### WORK INSTRUCTION
Leave the pictures out. Return all other data exactly.
=== Section Start ===
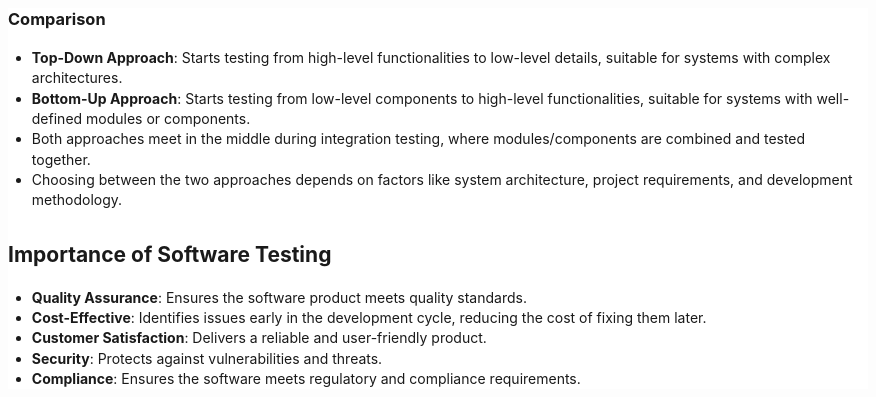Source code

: ### Comparison

- **Top-Down Approach**: Starts testing from high-level functionalities to low-level details, suitable for systems with complex architectures.
- **Bottom-Up Approach**: Starts testing from low-level components to high-level functionalities, suitable for systems with well-defined modules or components.
- Both approaches meet in the middle during integration testing, where modules/components are combined and tested together.
- Choosing between the two approaches depends on factors like system architecture, project requirements, and development methodology.


## Importance of Software Testing

- **Quality Assurance**: Ensures the software product meets quality standards.
- **Cost-Effective**: Identifies issues early in the development cycle, reducing the cost of fixing them later.
- **Customer Satisfaction**: Delivers a reliable and user-friendly product.
- **Security**: Protects against vulnerabilities and threats.
- **Compliance**: Ensures the software meets regulatory and compliance requirements.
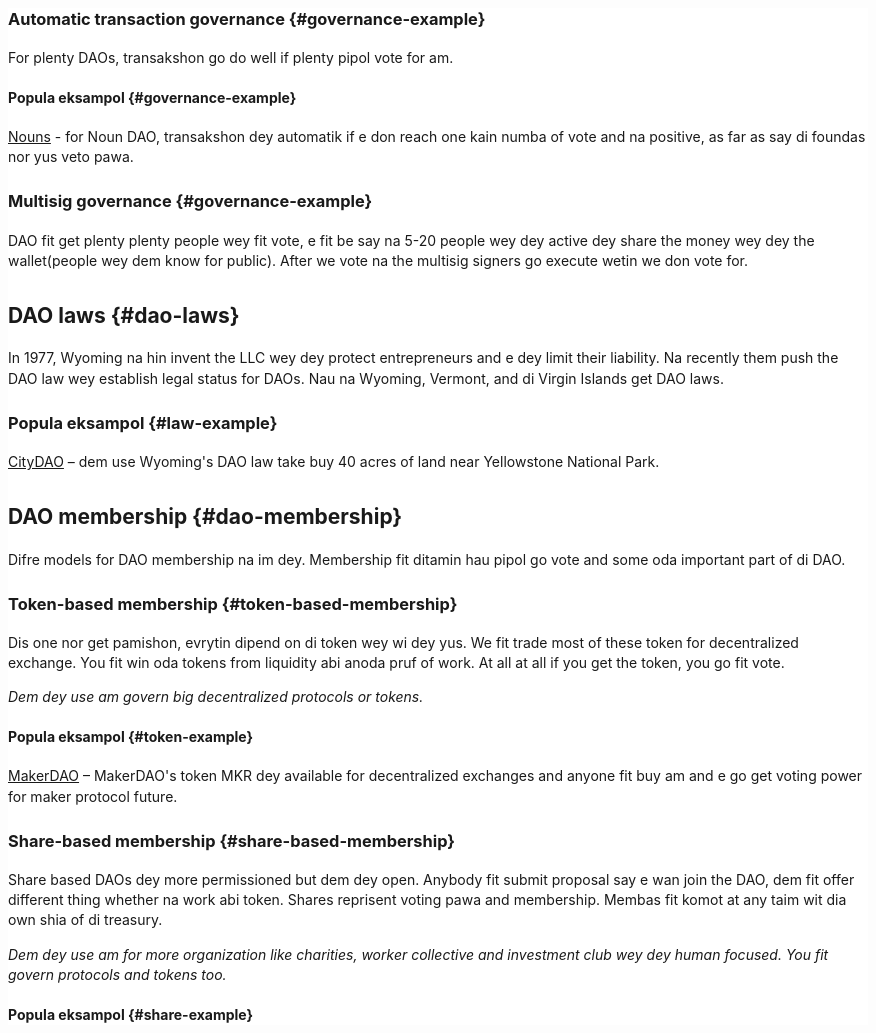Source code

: ### Automatic transaction governance {#governance-example}

For plenty DAOs, transakshon go do well if plenty pipol vote for am.

#### Popula eksampol {#governance-example}

[Nouns](https://nouns.wtf) - for Noun DAO, transakshon dey automatik if e don reach one kain numba of vote and na positive, as far as say di foundas nor yus veto pawa.

### Multisig governance {#governance-example}

DAO fit get plenty plenty people wey fit vote, e fit be say na 5-20 people wey dey active dey share the money wey dey the wallet(people wey dem know for public). After we vote na the multisig signers go execute wetin we don vote for.

## DAO laws {#dao-laws}

In 1977, Wyoming na hin invent the LLC wey dey protect entrepreneurs and e dey limit their liability. Na recently them push the DAO law wey establish legal status for DAOs. Nau na Wyoming, Vermont, and di Virgin Islands get DAO laws.

### Popula eksampol {#law-example}

[CityDAO](https://citydao.io) – dem use Wyoming's DAO law take buy 40 acres of land near Yellowstone National Park.

## DAO membership {#dao-membership}

Difre models for DAO membership na im dey. Membership fit ditamin hau pipol go vote and some oda important part of di DAO.

### Token-based membership {#token-based-membership}

Dis one nor get pamishon, evrytin dipend on di token wey wi dey yus. We fit trade most of these token for decentralized exchange. You fit win oda tokens from liquidity abi anoda pruf of work. At all at all if you get the token, you go fit vote.

_Dem dey use am govern big decentralized protocols or tokens._

#### Popula eksampol {#token-example}

[MakerDAO](https://makerdao.com) – MakerDAO's token MKR dey available for decentralized exchanges and anyone fit buy am and e go get voting power for maker protocol future.

### Share-based membership {#share-based-membership}

Share based DAOs dey more permissioned but dem dey open. Anybody fit submit proposal say e wan join the DAO, dem fit offer different thing whether na work abi token. Shares reprisent voting pawa and membership. Membas fit komot at any taim wit dia own shia of di treasury.

_Dem dey use am for more organization like charities, worker collective and investment club wey dey human focused. You fit govern protocols and tokens too._

#### Popula eksampol {#share-example}
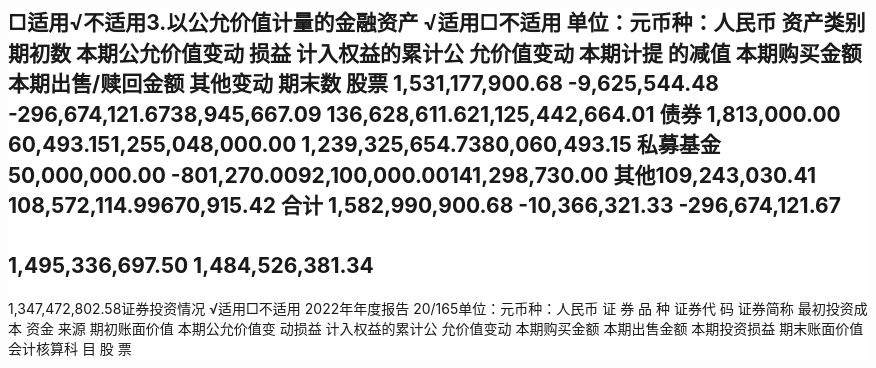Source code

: □适用√不适用3.以公允价值计量的金融资产
√适用□不适用
单位：元币种：人民币
资产类别
期初数
本期公允价值变动
损益
计入权益的累计公
允价值变动
本期计提
的减值
本期购买金额
本期出售/赎回金额
其他变动
期末数
股票
1,531,177,900.68
-9,625,544.48
-296,674,121.6738,945,667.09
136,628,611.621,125,442,664.01
债券
1,813,000.00
60,493.151,255,048,000.00
1,239,325,654.7380,060,493.15
私募基金
50,000,000.00
-801,270.0092,100,000.00141,298,730.00
其他109,243,030.41
108,572,114.99670,915.42
合计
1,582,990,900.68
-10,366,321.33
-296,674,121.67
-
1,495,336,697.50
1,484,526,381.34
-
1,347,472,802.58证券投资情况
√适用□不适用
2022年年度报告
20/165单位：元币种：人民币
证
券
品
种
证券代
码
证券简称
最初投资成本
资金
来源
期初账面价值
本期公允价值变
动损益
计入权益的累计公
允价值变动
本期购买金额
本期出售金额
本期投资损益
期末账面价值
会计核算科
目
股
票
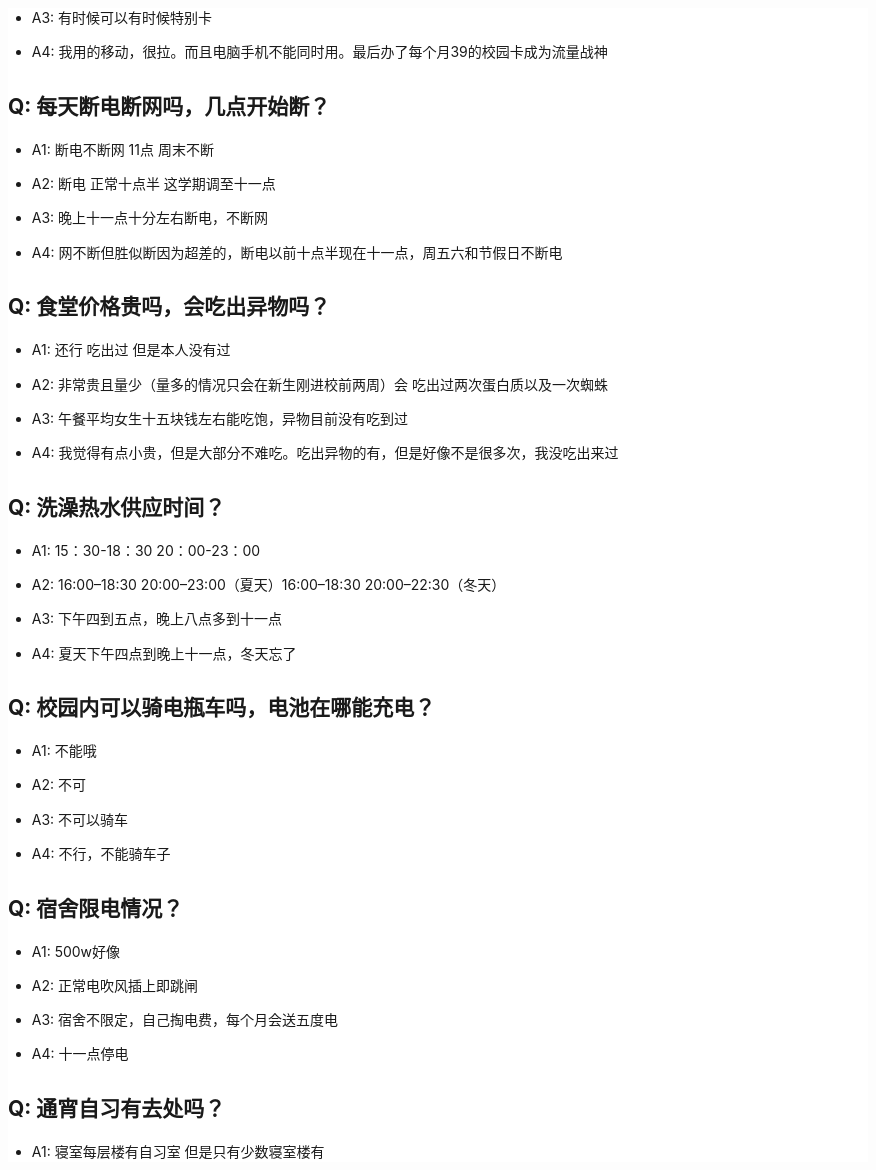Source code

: - A3: 有时候可以有时候特别卡

- A4: 我用的移动，很拉。而且电脑手机不能同时用。最后办了每个月39的校园卡成为流量战神

## Q: 每天断电断网吗，几点开始断？

- A1: 断电不断网 11点 周末不断

- A2: 断电 正常十点半 这学期调至十一点

- A3: 晚上十一点十分左右断电，不断网

- A4: 网不断但胜似断因为超差的，断电以前十点半现在十一点，周五六和节假日不断电

## Q: 食堂价格贵吗，会吃出异物吗？

- A1: 还行 吃出过 但是本人没有过

- A2: 非常贵且量少（量多的情况只会在新生刚进校前两周）会 吃出过两次蛋白质以及一次蜘蛛

- A3: 午餐平均女生十五块钱左右能吃饱，异物目前没有吃到过

- A4: 我觉得有点小贵，但是大部分不难吃。吃出异物的有，但是好像不是很多次，我没吃出来过

## Q: 洗澡热水供应时间？

- A1: 15：30-18：30 20：00-23：00

- A2: 16:00–18:30 20:00–23:00（夏天）16:00–18:30 20:00–22:30（冬天）

- A3: 下午四到五点，晚上八点多到十一点

- A4: 夏天下午四点到晚上十一点，冬天忘了

## Q: 校园内可以骑电瓶车吗，电池在哪能充电？

- A1: 不能哦

- A2: 不可

- A3: 不可以骑车

- A4: 不行，不能骑车子

## Q: 宿舍限电情况？

- A1: 500w好像

- A2: 正常电吹风插上即跳闸

- A3: 宿舍不限定，自己掏电费，每个月会送五度电

- A4: 十一点停电

## Q: 通宵自习有去处吗？

- A1: 寝室每层楼有自习室 但是只有少数寝室楼有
=== Section End ===
### RESPONSE TO THE TASK
Source code

: ### Comparison

- **Top-Down Approach**: Starts testing from high-level functionalities to low-level details, suitable for systems with complex architectures.
- **Bottom-Up Approach**: Starts testing from low-level components to high-level functionalities, suitable for systems with well-defined modules or components.
- Both approaches meet in the middle during integration testing, where modules/components are combined and tested together.
- Choosing between the two approaches depends on factors like system architecture, project requirements, and development methodology.


## Importance of Software Testing

- **Quality Assurance**: Ensures the software product meets quality standards.
- **Cost-Effective**: Identifies issues early in the development cycle, reducing the cost of fixing them later.
- **Customer Satisfaction**: Delivers a reliable and user-friendly product.
- **Security**: Protects against vulnerabilities and threats.
- **Compliance**: Ensures the software meets regulatory and compliance requirements.
Source code

: ### Automatic transaction governance {#governance-example}

For plenty DAOs, transakshon go do well if plenty pipol vote for am.

#### Popula eksampol {#governance-example}

[Nouns](https://nouns.wtf) - for Noun DAO, transakshon dey automatik if e don reach one kain numba of vote and na positive, as far as say di foundas nor yus veto pawa.

### Multisig governance {#governance-example}

DAO fit get plenty plenty people wey fit vote, e fit be say na 5-20 people wey dey active dey share the money wey dey the wallet(people wey dem know for public). After we vote na the multisig signers go execute wetin we don vote for.

## DAO laws {#dao-laws}

In 1977, Wyoming na hin invent the LLC wey dey protect entrepreneurs and e dey limit their liability. Na recently them push the DAO law wey establish legal status for DAOs. Nau na Wyoming, Vermont, and di Virgin Islands get DAO laws.

### Popula eksampol {#law-example}

[CityDAO](https://citydao.io) – dem use Wyoming's DAO law take buy 40 acres of land near Yellowstone National Park.

## DAO membership {#dao-membership}

Difre models for DAO membership na im dey. Membership fit ditamin hau pipol go vote and some oda important part of di DAO.

### Token-based membership {#token-based-membership}

Dis one nor get pamishon, evrytin dipend on di token wey wi dey yus. We fit trade most of these token for decentralized exchange. You fit win oda tokens from liquidity abi anoda pruf of work. At all at all if you get the token, you go fit vote.

_Dem dey use am govern big decentralized protocols or tokens._

#### Popula eksampol {#token-example}

[MakerDAO](https://makerdao.com) – MakerDAO's token MKR dey available for decentralized exchanges and anyone fit buy am and e go get voting power for maker protocol future.

### Share-based membership {#share-based-membership}

Share based DAOs dey more permissioned but dem dey open. Anybody fit submit proposal say e wan join the DAO, dem fit offer different thing whether na work abi token. Shares reprisent voting pawa and membership. Membas fit komot at any taim wit dia own shia of di treasury.

_Dem dey use am for more organization like charities, worker collective and investment club wey dey human focused. You fit govern protocols and tokens too._

#### Popula eksampol {#share-example}
Source code

: □适用√不适用3.以公允价值计量的金融资产
√适用□不适用
单位：元币种：人民币
资产类别
期初数
本期公允价值变动
损益
计入权益的累计公
允价值变动
本期计提
的减值
本期购买金额
本期出售/赎回金额
其他变动
期末数
股票
1,531,177,900.68
-9,625,544.48
-296,674,121.6738,945,667.09
136,628,611.621,125,442,664.01
债券
1,813,000.00
60,493.151,255,048,000.00
1,239,325,654.7380,060,493.15
私募基金
50,000,000.00
-801,270.0092,100,000.00141,298,730.00
其他109,243,030.41
108,572,114.99670,915.42
合计
1,582,990,900.68
-10,366,321.33
-296,674,121.67
-
1,495,336,697.50
1,484,526,381.34
-
1,347,472,802.58证券投资情况
√适用□不适用
2022年年度报告
20/165单位：元币种：人民币
证
券
品
种
证券代
码
证券简称
最初投资成本
资金
来源
期初账面价值
本期公允价值变
动损益
计入权益的累计公
允价值变动
本期购买金额
本期出售金额
本期投资损益
期末账面价值
会计核算科
目
股
票
Source code

: - A3: 有时候可以有时候特别卡

- A4: 我用的移动，很拉。而且电脑手机不能同时用。最后办了每个月39的校园卡成为流量战神

## Q: 每天断电断网吗，几点开始断？

- A1: 断电不断网 11点 周末不断

- A2: 断电 正常十点半 这学期调至十一点

- A3: 晚上十一点十分左右断电，不断网

- A4: 网不断但胜似断因为超差的，断电以前十点半现在十一点，周五六和节假日不断电

## Q: 食堂价格贵吗，会吃出异物吗？

- A1: 还行 吃出过 但是本人没有过

- A2: 非常贵且量少（量多的情况只会在新生刚进校前两周）会 吃出过两次蛋白质以及一次蜘蛛

- A3: 午餐平均女生十五块钱左右能吃饱，异物目前没有吃到过

- A4: 我觉得有点小贵，但是大部分不难吃。吃出异物的有，但是好像不是很多次，我没吃出来过

## Q: 洗澡热水供应时间？

- A1: 15：30-18：30 20：00-23：00

- A2: 16:00–18:30 20:00–23:00（夏天）16:00–18:30 20:00–22:30（冬天）

- A3: 下午四到五点，晚上八点多到十一点

- A4: 夏天下午四点到晚上十一点，冬天忘了

## Q: 校园内可以骑电瓶车吗，电池在哪能充电？

- A1: 不能哦

- A2: 不可

- A3: 不可以骑车

- A4: 不行，不能骑车子

## Q: 宿舍限电情况？

- A1: 500w好像

- A2: 正常电吹风插上即跳闸

- A3: 宿舍不限定，自己掏电费，每个月会送五度电

- A4: 十一点停电

## Q: 通宵自习有去处吗？

- A1: 寝室每层楼有自习室 但是只有少数寝室楼有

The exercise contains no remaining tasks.